An exact copy of every record, with no pictures, please.

Saved entries
[Start of Attachment]
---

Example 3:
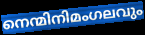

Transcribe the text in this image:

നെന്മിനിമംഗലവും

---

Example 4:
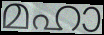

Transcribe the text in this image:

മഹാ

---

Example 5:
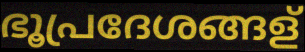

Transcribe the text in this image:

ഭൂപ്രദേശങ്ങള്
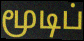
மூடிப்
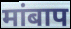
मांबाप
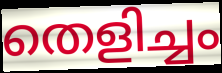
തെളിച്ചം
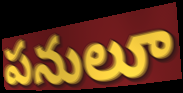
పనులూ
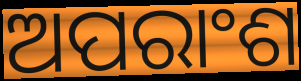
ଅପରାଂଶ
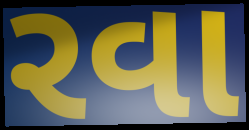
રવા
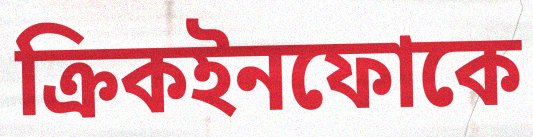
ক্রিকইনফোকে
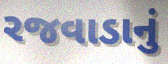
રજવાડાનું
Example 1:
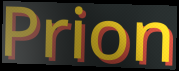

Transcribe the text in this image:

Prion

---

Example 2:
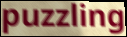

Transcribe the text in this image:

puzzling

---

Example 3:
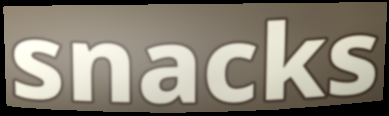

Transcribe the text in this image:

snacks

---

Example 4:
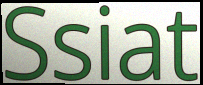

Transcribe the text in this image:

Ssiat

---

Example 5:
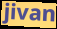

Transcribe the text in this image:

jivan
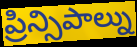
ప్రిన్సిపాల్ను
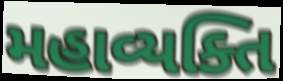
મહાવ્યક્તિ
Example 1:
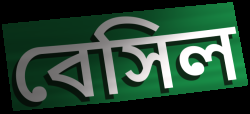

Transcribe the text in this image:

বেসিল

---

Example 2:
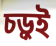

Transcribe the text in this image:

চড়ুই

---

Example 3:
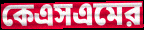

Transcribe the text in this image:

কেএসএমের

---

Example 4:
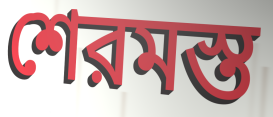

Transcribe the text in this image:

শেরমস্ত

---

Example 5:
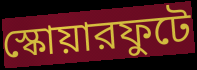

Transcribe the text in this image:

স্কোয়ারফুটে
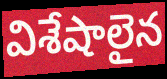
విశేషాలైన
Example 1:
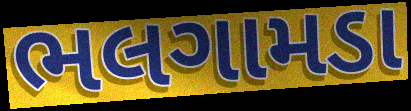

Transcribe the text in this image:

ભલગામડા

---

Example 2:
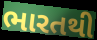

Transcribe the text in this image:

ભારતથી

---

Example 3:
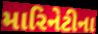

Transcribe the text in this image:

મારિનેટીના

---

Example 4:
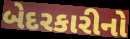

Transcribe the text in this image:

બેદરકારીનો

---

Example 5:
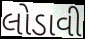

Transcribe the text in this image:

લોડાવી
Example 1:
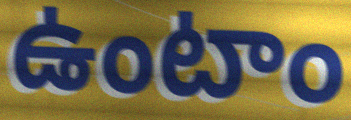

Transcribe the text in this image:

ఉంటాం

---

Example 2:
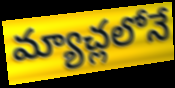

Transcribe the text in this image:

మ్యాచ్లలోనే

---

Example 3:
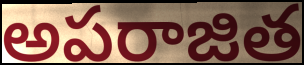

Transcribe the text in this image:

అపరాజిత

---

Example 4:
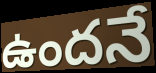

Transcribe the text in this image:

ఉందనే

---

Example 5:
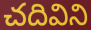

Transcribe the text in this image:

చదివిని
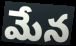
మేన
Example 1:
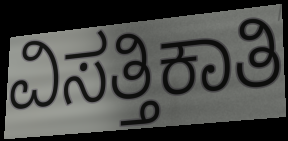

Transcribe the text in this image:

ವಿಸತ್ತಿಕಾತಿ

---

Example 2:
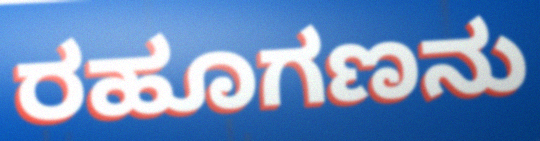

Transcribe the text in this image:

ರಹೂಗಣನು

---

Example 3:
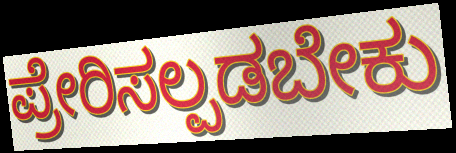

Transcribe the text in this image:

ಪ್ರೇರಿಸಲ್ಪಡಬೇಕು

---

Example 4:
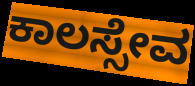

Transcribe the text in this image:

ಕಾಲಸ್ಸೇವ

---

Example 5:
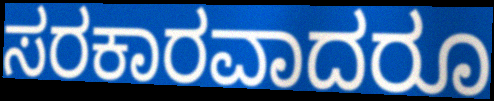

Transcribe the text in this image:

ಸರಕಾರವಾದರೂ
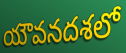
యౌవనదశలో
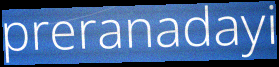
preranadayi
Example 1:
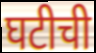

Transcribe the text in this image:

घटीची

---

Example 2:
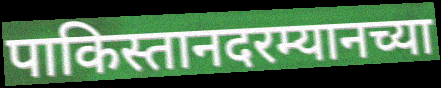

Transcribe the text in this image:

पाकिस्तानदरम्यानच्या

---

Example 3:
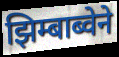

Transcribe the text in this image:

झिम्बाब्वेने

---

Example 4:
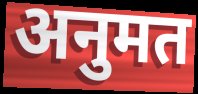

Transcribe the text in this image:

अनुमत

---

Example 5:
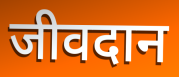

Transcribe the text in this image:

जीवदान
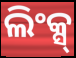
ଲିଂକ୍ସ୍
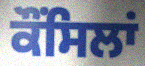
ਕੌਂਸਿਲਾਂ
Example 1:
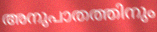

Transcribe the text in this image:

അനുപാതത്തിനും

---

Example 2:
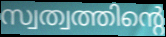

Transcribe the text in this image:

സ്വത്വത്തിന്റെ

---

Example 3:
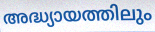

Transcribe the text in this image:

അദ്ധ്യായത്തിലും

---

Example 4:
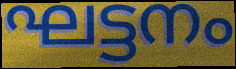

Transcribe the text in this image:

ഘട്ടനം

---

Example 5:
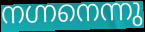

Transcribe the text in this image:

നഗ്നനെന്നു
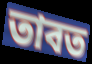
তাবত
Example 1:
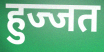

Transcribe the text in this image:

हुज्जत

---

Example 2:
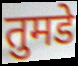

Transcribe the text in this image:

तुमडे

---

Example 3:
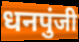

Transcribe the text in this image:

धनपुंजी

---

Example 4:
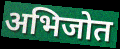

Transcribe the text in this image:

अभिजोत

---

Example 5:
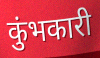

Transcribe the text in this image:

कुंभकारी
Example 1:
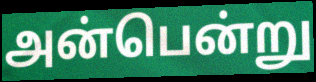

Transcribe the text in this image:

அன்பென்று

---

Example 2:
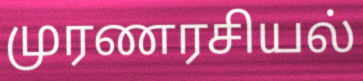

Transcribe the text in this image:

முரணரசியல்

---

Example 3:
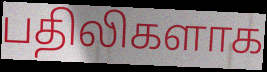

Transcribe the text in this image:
[End of Attachment]
Problem solution ▸
---

Example 3:

Transcribe the text in this image:

നെന്മിനിമംഗലവും

---

Example 4:

Transcribe the text in this image:

മഹാ

---

Example 5:

Transcribe the text in this image:

ഭൂപ്രദേശങ്ങള്
மூடிப்
मांबाप
തെളിച്ചം
పనులూ
ଅପରାଂଶ
રવા
ক্রিকইনফোকে
રજવાડાનું
Example 1:

Transcribe the text in this image:

Prion

---

Example 2:

Transcribe the text in this image:

puzzling

---

Example 3:

Transcribe the text in this image:

snacks

---

Example 4:

Transcribe the text in this image:

Ssiat

---

Example 5:

Transcribe the text in this image:

jivan
ప్రిన్సిపాల్ను
મહાવ્યક્તિ
Example 1:

Transcribe the text in this image:

বেসিল

---

Example 2:

Transcribe the text in this image:

চড়ুই

---

Example 3:

Transcribe the text in this image:

কেএসএমের

---

Example 4:

Transcribe the text in this image:

শেরমস্ত

---

Example 5:

Transcribe the text in this image:

স্কোয়ারফুটে
విశేషాలైన
Example 1:

Transcribe the text in this image:

ભલગામડા

---

Example 2:

Transcribe the text in this image:

ભારતથી

---

Example 3:

Transcribe the text in this image:

મારિનેટીના

---

Example 4:

Transcribe the text in this image:

બેદરકારીનો

---

Example 5:

Transcribe the text in this image:

લોડાવી
Example 1:

Transcribe the text in this image:

ఉంటాం

---

Example 2:

Transcribe the text in this image:

మ్యాచ్లలోనే

---

Example 3:

Transcribe the text in this image:

అపరాజిత

---

Example 4:

Transcribe the text in this image:

ఉందనే

---

Example 5:

Transcribe the text in this image:

చదివిని
మేన
Example 1:

Transcribe the text in this image:

ವಿಸತ್ತಿಕಾತಿ

---

Example 2:

Transcribe the text in this image:

ರಹೂಗಣನು

---

Example 3:

Transcribe the text in this image:

ಪ್ರೇರಿಸಲ್ಪಡಬೇಕು

---

Example 4:

Transcribe the text in this image:

ಕಾಲಸ್ಸೇವ

---

Example 5:

Transcribe the text in this image:

ಸರಕಾರವಾದರೂ
యౌవనదశలో
preranadayi
Example 1:

Transcribe the text in this image:

घटीची

---

Example 2:

Transcribe the text in this image:

पाकिस्तानदरम्यानच्या

---

Example 3:

Transcribe the text in this image:

झिम्बाब्वेने

---

Example 4:

Transcribe the text in this image:

अनुमत

---

Example 5:

Transcribe the text in this image:

जीवदान
ଲିଂକ୍ସ୍
ਕੌਂਸਿਲਾਂ
Example 1:

Transcribe the text in this image:

അനുപാതത്തിനും

---

Example 2:

Transcribe the text in this image:

സ്വത്വത്തിന്റെ

---

Example 3:

Transcribe the text in this image:

അദ്ധ്യായത്തിലും

---

Example 4:

Transcribe the text in this image:

ഘട്ടനം

---

Example 5:

Transcribe the text in this image:

നഗ്നനെന്നു
তাবত
Example 1:

Transcribe the text in this image:

हुज्जत

---

Example 2:

Transcribe the text in this image:

तुमडे

---

Example 3:

Transcribe the text in this image:

धनपुंजी

---

Example 4:

Transcribe the text in this image:

अभिजोत

---

Example 5:

Transcribe the text in this image:

कुंभकारी
Example 1:

Transcribe the text in this image:

அன்பென்று

---

Example 2:

Transcribe the text in this image:

முரணரசியல்

---

Example 3:

Transcribe the text in this image:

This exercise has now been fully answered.